--- START ---

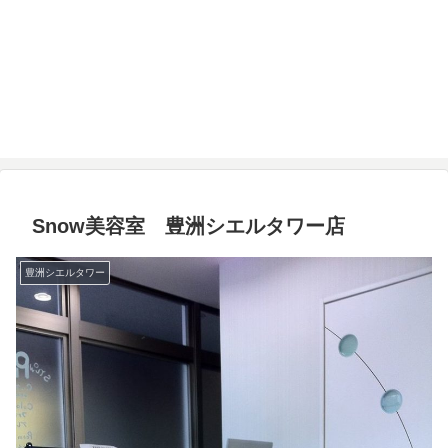
Snow美容室 豊洲シエルタワー店
豊洲シエルタワー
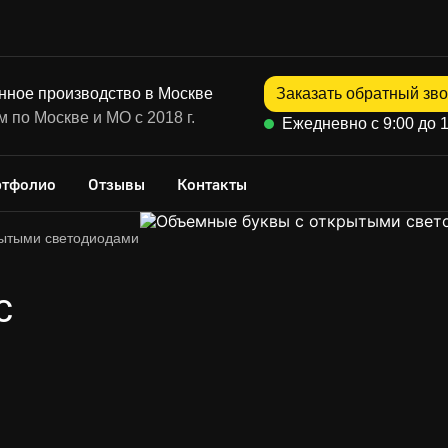
нное производство в Москве
Заказать обратный зво
 по Москве и МО с 2018 г.
Ежедневно с 9:00 до 1
ртфолио
Отзывы
Контакты
рытыми светодиодами
с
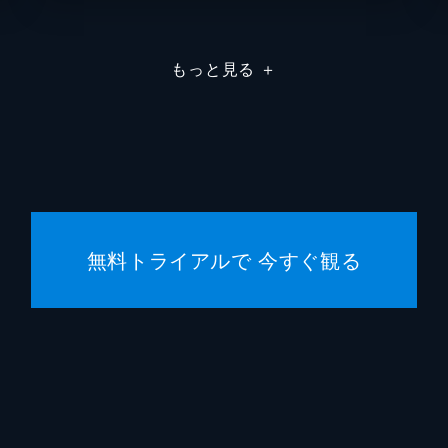
ジェン
もっと見る
＋
ウンミ
ゾーイ
ジョニ
デヴィ
無料トライアルで 今すぐ観る
Ｊ・Ｋ
ジェー
デヴィ
Ｊ・Ｋ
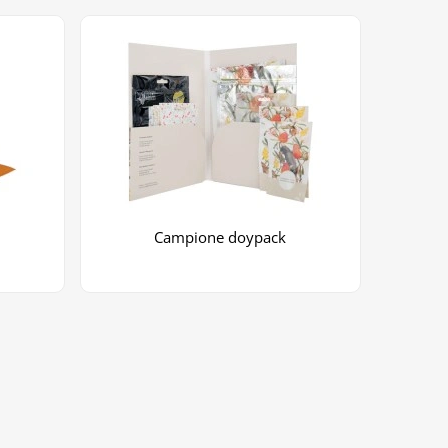
Campione doypack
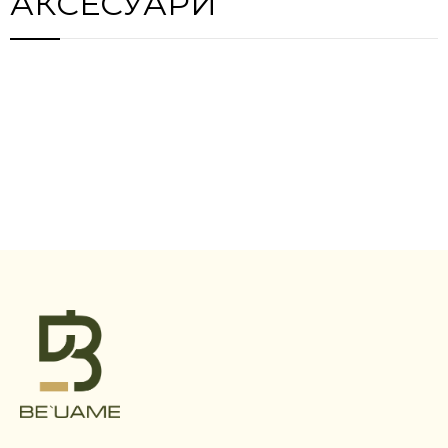
АКСЕСУАРИ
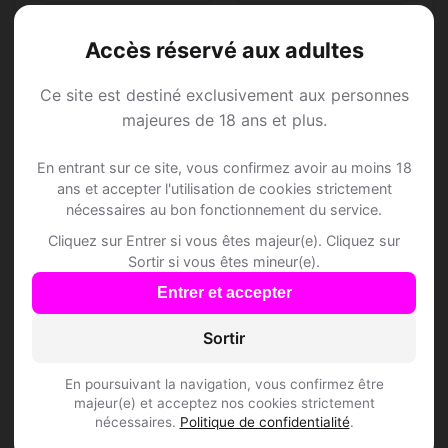
Accès réservé aux adultes
Ce site est destiné exclusivement aux personnes
Speed Dating à
majeures de 18 ans et plus.
Chavannes-sur-
En entrant sur ce site, vous confirmez avoir au moins 18
ans et accepter l'utilisation de cookies strictement
Moudon
nécessaires au bon fonctionnement du service.
Cliquez sur Entrer si vous êtes majeur(e). Cliquez sur
Sortir si vous êtes mineur(e).
Rejoins les membres de Chavannes-sur-
Entrer et accepter
Moudon et des alentours !
Sortir
S'inscrire gratuitement
En poursuivant la navigation, vous confirmez être
majeur(e) et acceptez nos cookies strictement
nécessaires.
Politique de confidentialité
.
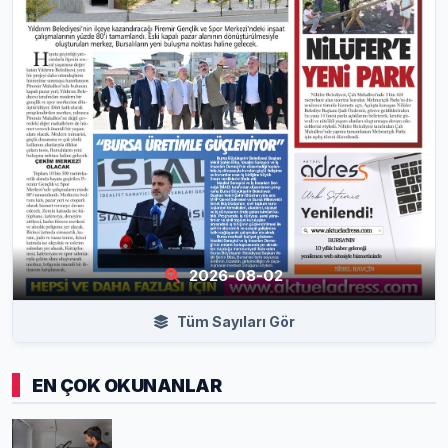
2026-08-02
Tüm Sayıları Gör
EN ÇOK OKUNANLAR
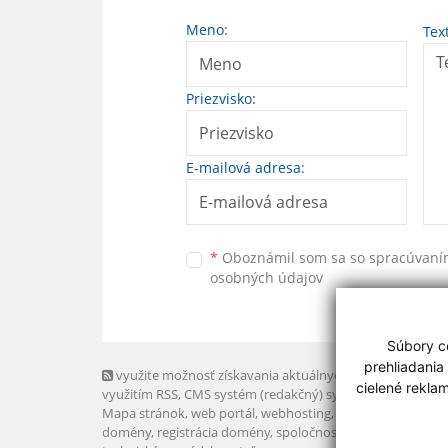
Meno:
Tex
Priezvisko:
E-mailová adresa:
*
Oboznámil som sa so
spracúvan
osobných údajov
Súbory co
prehliadania
využite možnosť získavania aktuálnych informácií s
cielené rekla
využitím RSS
, CMS systém (redakčný) systém ECHELON 2,
Mapa stránok
,
web portál
,
webhosting
,
webex.digital, s.r.o
domény
,
registrácia domény
,
spoločnosť webex.digital, s.r.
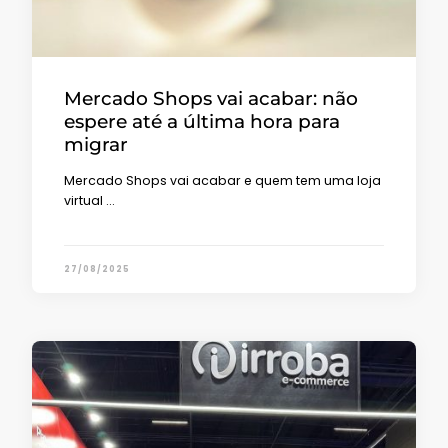
Mercado Shops vai acabar: não
espere até a última hora para
migrar
Mercado Shops vai acabar e quem tem uma loja
virtual …
27/08/2025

--- END ---

■ Work to complete
Collect every line of the items that contains the word "vous", treating uppercase and lowercase as different.

■ Response area
En entrant sur ce site, vous confirmez avoir au moins 18
Cliquez sur Entrer si vous êtes majeur(e). Cliquez sur
Sortir si vous êtes mineur(e).
En poursuivant la navigation, vous confirmez être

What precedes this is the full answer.